Спокойно, как ни в чем не бывало, я спускаюсь обратно в подвал, где фельдшер накладывает мне повязку. Огромный осколок протаранил плоть над локтевым суставом и угнездился вплотную к кости. Доктор надеется, что осколок не повредил саму кость. Поскольку майор в настоящий момент отсутствует на командном пункте, я отправляюсь к командиру полка и в соответствии с уставом докладываю о своем ранении. И когда он протягивает руку, меня постигает ощущение, что oberst больше моего рад, что мне разрешено съездить на побывку домой. Однако некоторые из присутствующих здесь ревностно и, более того, с завистью воспринимают тот факт, что, пробыв здесь меньше недели, я получаю разрешение оставить поле боя из-за незначительной раны, по сути дела царапины, не угрожающей жизни. Это я точно знаю, потому что некоторые выкрикивают мне вслед оскорбления. И хотя на командном пункте никто открыто этого не показывает, я вижу, что все здесь по горло сыты войной. Люди сражаются лишь потому, что в свое время, как немецкие солдаты, они принесли присягу верности флагу и дали клятву о недопустимости дезертирства.
Я также не могу освободить себя от этого обязательства, хотя и не верю больше никакой пропаганде. Не думаю, что на данном этапе войны найдется хотя бы одна наивная душа, которая действительно верит в то, что война закончится в нашу пользу. И те бои, что мы сейчас ведем, это не более чем жест отчаяния, последний вздох перед поражением. Однако никто не осмеливается открыто говорить о таких вещах. И вовсе не факт, что если я нахожусь среди друзей, то одновременно пребываю в кругу единомышленников. Например, по дороге сюда мы видели военную полицию.

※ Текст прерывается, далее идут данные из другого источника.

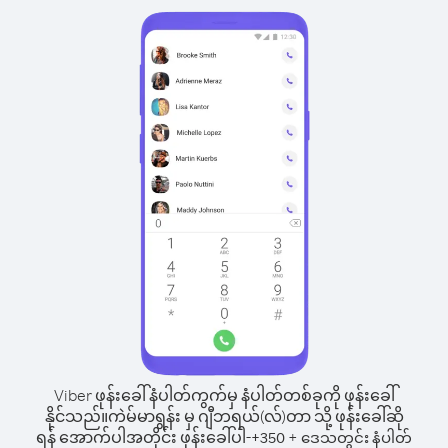
Viber ဖုန်းခေါ်နံပါတ်ကွက်မှ နံပါတ်တစ်ခုကို ဖုန်းခေါ်
နိုင်သည်။
ကဲမ်မာရွန်း မှ ဂျီဘရယ်(လ်)တာ သို့ ဖုန်းခေါ်ဆို
ရန် အောက်ပါအတိုင်း ဖုန်းခေါ်ပါ-
+
+
350
ဒေသတွင်း နံပါတ်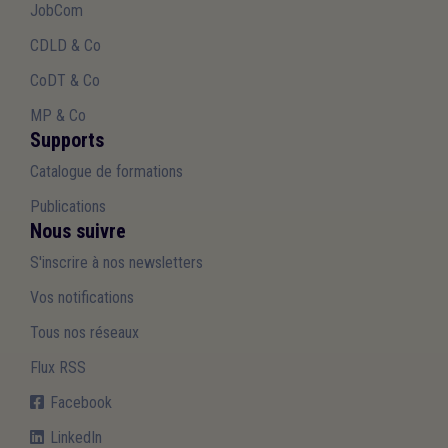
JobCom
CDLD & Co
CoDT & Co
MP & Co
Supports
Catalogue de formations
Publications
Nous suivre
S'inscrire à nos newsletters
Vos notifications
Tous nos réseaux
Flux RSS
Facebook
LinkedIn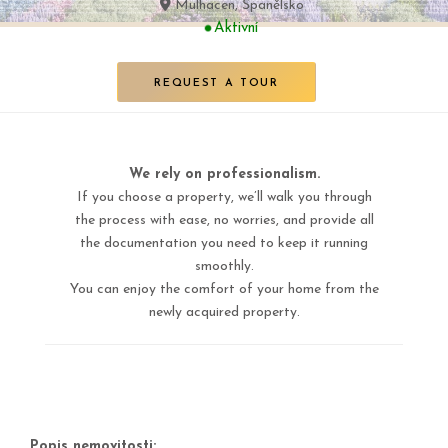
Mulhacen, Španělsko
Aktivní
REQUEST A TOUR
We rely on professionalism.
If you choose a property, we’ll walk you through
the process with ease, no worries, and provide all
the documentation you need to keep it running
smoothly.
You can enjoy the comfort of your home from the
newly acquired property.
Popis nemovitosti: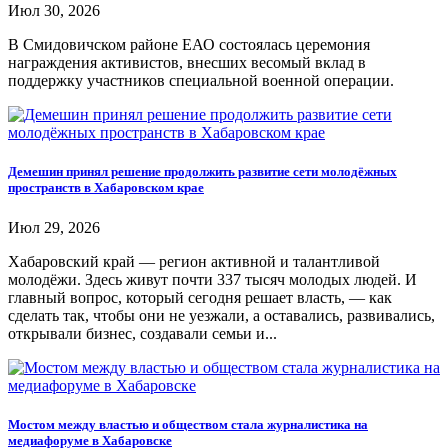
Июл 30, 2026
В Смидовичском районе ЕАО состоялась церемония
награждения активистов, внесших весомый вклад в
поддержку участников специальной военной операции.
Демешин принял решение продолжить развитие сети молодёжных
пространств в Хабаровском крае
Июл 29, 2026
Хабаровский край — регион активной и талантливой
молодёжи. Здесь живут почти 337 тысяч молодых людей. И
главный вопрос, который сегодня решает власть, — как
сделать так, чтобы они не уезжали, а оставались, развивались,
открывали бизнес, создавали семьи и...
Мостом между властью и обществом стала журналистика на
медиафоруме в Хабаровске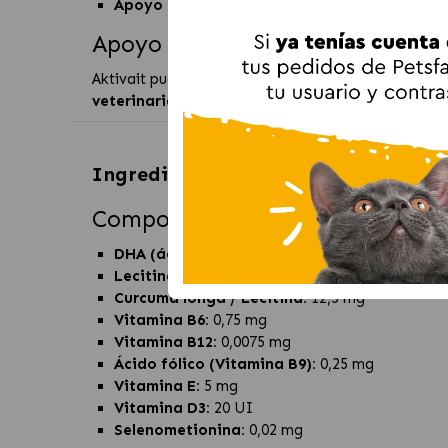
Apoyo nutricional a largo plazo:
diseñado par
Apoyo nutricional para el biene
Aktivait puede utilizarse como parte de un enfoque
veterinarias periódicas
. Su uso continuado puede 
Ingredientes de
Vetplus Aktivait p
Composición por cápsula
DHA (ácido docosahexaenoico):
12,5 mg
Lecitina (fuente de fosfatidilserina):
7,5 mg
Curcuma longa / Lecitina:
12,5 mg
Vitamina B6:
0,75 mg
Vitamina B12:
0,0075 mg
Ácido fólico (Vitamina B9):
0,25 mg
Vitamina E:
5 mg
Vitamina D3:
20 UI
Selenometionina:
0,02 mg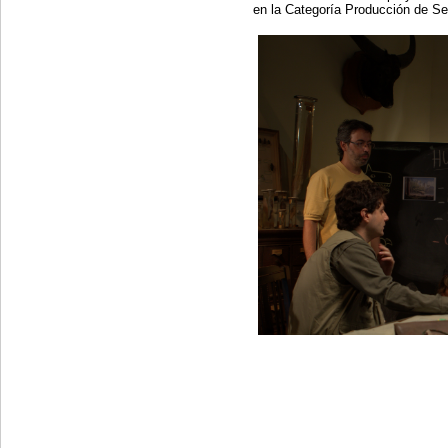
en la Categoría Producción de S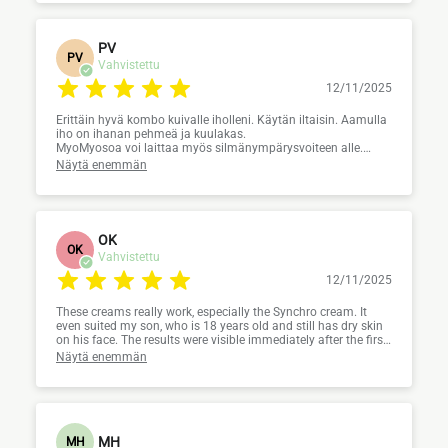
PV
PV
Vahvistettu
12/11/2025
Erittäin hyvä kombo kuivalle iholleni. Käytän iltaisin. Aamulla
iho on ihanan pehmeä ja kuulakas.
MyoMyosoa voi laittaa myös silmänympärysvoiteen alle.
Liioittelematta voi sanoa, että voide on loistava:)
Näytä enemmän
OK
OK
Vahvistettu
12/11/2025
These creams really work, especially the Synchro cream. It
even suited my son, who is 18 years old and still has dry skin
on his face. The results were visible immediately after the first
use.
Näytä enemmän
MH
MH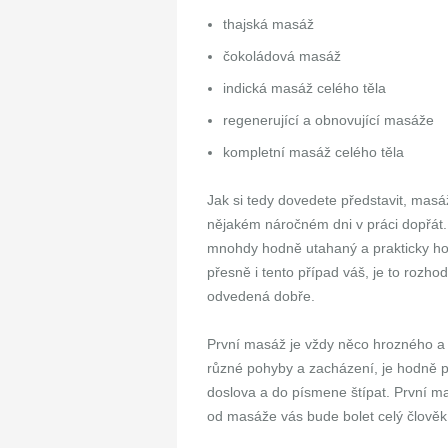
thajská masáž
čokoládová masáž
indická masáž celého těla
regenerující a obnovující masáže
kompletní masáž celého těla
Jak si tedy dovedete představit, masáž
nějakém náročném dni v práci dopřát. 
mnohdy hodně utahaný a prakticky ho b
přesně i tento případ váš, je to rozho
odvedená dobře.
První masáž je vždy něco hrozného a 
různé pohyby a zacházení, je hodně p
doslova a do písmene štípat. První ma
od masáže vás bude bolet celý člověk 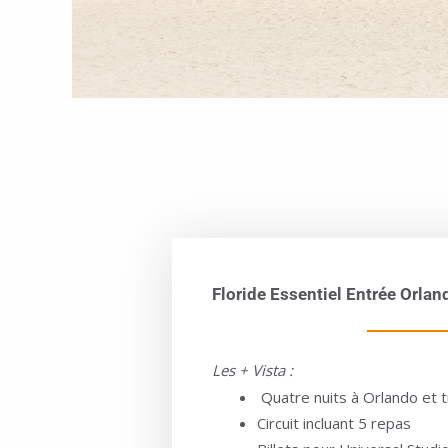
Floride Essentiel Entrée Orland
Les + Vista :
Quatre nuits à Orlando et t
Circuit incluant 5 repas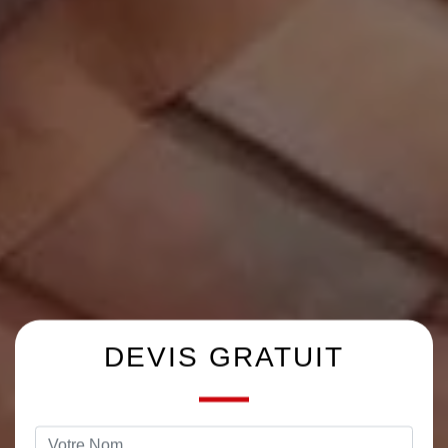
DEVIS GRATUIT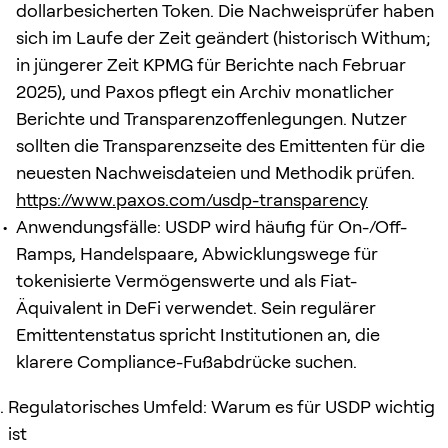
dollarbesicherten Token. Die Nachweisprüfer haben
sich im Laufe der Zeit geändert (historisch Withum;
in jüngerer Zeit KPMG für Berichte nach Februar
2025), und Paxos pflegt ein Archiv monatlicher
Berichte und Transparenzoffenlegungen. Nutzer
sollten die Transparenzseite des Emittenten für die
neuesten Nachweisdateien und Methodik prüfen.
https://www.paxos.com/usdp-transparency
Anwendungsfälle: USDP wird häufig für On-/Off-
Ramps, Handelspaare, Abwicklungswege für
tokenisierte Vermögenswerte und als Fiat-
Äquivalent in DeFi verwendet. Sein regulärer
Emittentenstatus spricht Institutionen an, die
klarere Compliance-Fußabdrücke suchen.
Regulatorisches Umfeld: Warum es für USDP wichtig
ist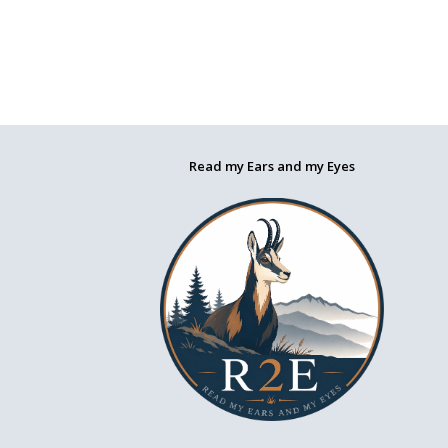
Read my Ears and my Eyes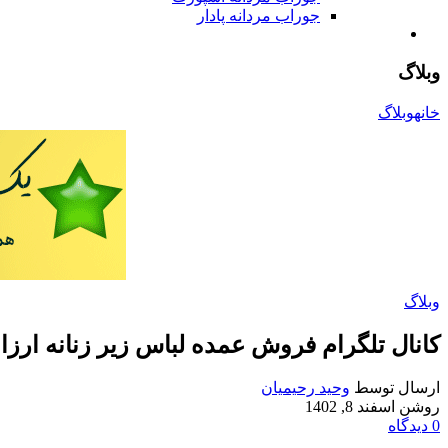
جوراب مردانه پادار
وبلاگ
خانه
وبلاگ
وبلاگ
کانال تلگرام فروش عمده لباس زير زنانه ارز
ارسال توسط
وحید رحیمیان
روشن اسفند 8, 1402
0
دیدگاه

Вот кто, не раздумывая, расстрелял бы любого инакомыслящего или в целях устрашения предал бы публичному повешению.
Один из моих курьеров на мотоцикле довозит меня до медицинского пункта, где спустя некоторое время меня пересаживают в машину «Скорой помощи», которая, по всей видимости, должна доставить нас в Штеттин. Тем не менее говорить о том, что мы в безопасности, еще рано, пока мы не пересечем другой мост через Одер, расположенный вне пределов досягаемости вражеской артиллерии. Мост поврежден, и нам приходится ждать наступления ночи, прежде чем удается спокойно пересечь его. Мне уже лучше — впервые за долгое время.